- _YOUR OBJECTIVE_:
Transcribe the records below in their entirety, and leave out each image.

- _EXERCISE INPUT_:
■ ■ ■ ■ ■

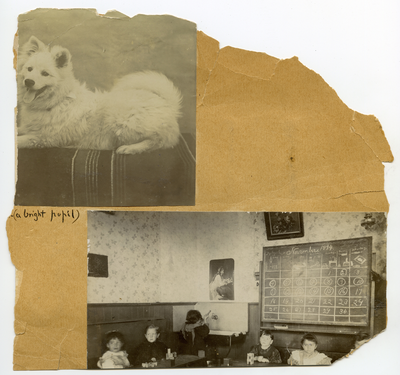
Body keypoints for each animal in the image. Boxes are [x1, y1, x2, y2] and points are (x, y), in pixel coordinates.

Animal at [17, 36, 182, 154]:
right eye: (29, 69)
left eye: (45, 73)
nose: (29, 82)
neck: (57, 101)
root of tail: (168, 104)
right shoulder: (29, 129)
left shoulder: (44, 138)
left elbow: (19, 140)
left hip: (122, 123)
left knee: (158, 141)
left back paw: (130, 148)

■ ■ ■ ■ ■

- _PROBLEM SOLUTION_:
Body keypoints for each animal in the image. Boxes are [x1, y1, x2, y2] and points are (x, y), in pixel coordinates.

Animal at [17, 36, 182, 154]:
right eye: (29, 69)
left eye: (45, 73)
nose: (29, 82)
neck: (57, 101)
root of tail: (168, 104)
right shoulder: (29, 129)
left shoulder: (44, 138)
left elbow: (19, 140)
left hip: (122, 123)
left knee: (158, 141)
left back paw: (130, 148)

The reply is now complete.